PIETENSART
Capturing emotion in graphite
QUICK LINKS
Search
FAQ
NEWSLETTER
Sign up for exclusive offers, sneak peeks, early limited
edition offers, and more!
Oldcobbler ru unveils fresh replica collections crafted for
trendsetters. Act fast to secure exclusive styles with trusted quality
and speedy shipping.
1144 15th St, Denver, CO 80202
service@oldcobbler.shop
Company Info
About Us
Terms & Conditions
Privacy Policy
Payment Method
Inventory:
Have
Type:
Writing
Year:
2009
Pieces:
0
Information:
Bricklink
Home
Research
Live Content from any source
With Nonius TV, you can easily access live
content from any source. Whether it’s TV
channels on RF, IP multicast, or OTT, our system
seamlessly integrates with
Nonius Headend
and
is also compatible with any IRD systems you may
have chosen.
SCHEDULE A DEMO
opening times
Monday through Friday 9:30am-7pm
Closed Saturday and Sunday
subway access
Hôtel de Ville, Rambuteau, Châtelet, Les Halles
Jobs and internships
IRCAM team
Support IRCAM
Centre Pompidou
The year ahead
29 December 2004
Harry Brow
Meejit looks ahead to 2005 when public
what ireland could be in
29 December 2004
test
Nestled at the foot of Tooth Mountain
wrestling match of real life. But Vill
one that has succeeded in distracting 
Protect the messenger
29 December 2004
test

> **Task statement**
Copy out the text of every item above line for line, changing nothing.

> **Final answer**
PIETENSART
Capturing emotion in graphite
QUICK LINKS
Search
FAQ
NEWSLETTER
Sign up for exclusive offers, sneak peeks, early limited
edition offers, and more!
Oldcobbler ru unveils fresh replica collections crafted for
trendsetters. Act fast to secure exclusive styles with trusted quality
and speedy shipping.
1144 15th St, Denver, CO 80202
service@oldcobbler.shop
Company Info
About Us
Terms & Conditions
Privacy Policy
Payment Method
Inventory:
Have
Type:
Writing
Year:
2009
Pieces:
0
Information:
Bricklink
Home
Research
Live Content from any source
With Nonius TV, you can easily access live
content from any source. Whether it’s TV
channels on RF, IP multicast, or OTT, our system
seamlessly integrates with
Nonius Headend
and
is also compatible with any IRD systems you may
have chosen.
SCHEDULE A DEMO
opening times
Monday through Friday 9:30am-7pm
Closed Saturday and Sunday
subway access
Hôtel de Ville, Rambuteau, Châtelet, Les Halles
Jobs and internships
IRCAM team
Support IRCAM
Centre Pompidou
The year ahead
29 December 2004
Harry Brow
Meejit looks ahead to 2005 when public
what ireland could be in
29 December 2004
test
Nestled at the foot of Tooth Mountain
wrestling match of real life. But Vill
one that has succeeded in distracting 
Protect the messenger
29 December 2004
test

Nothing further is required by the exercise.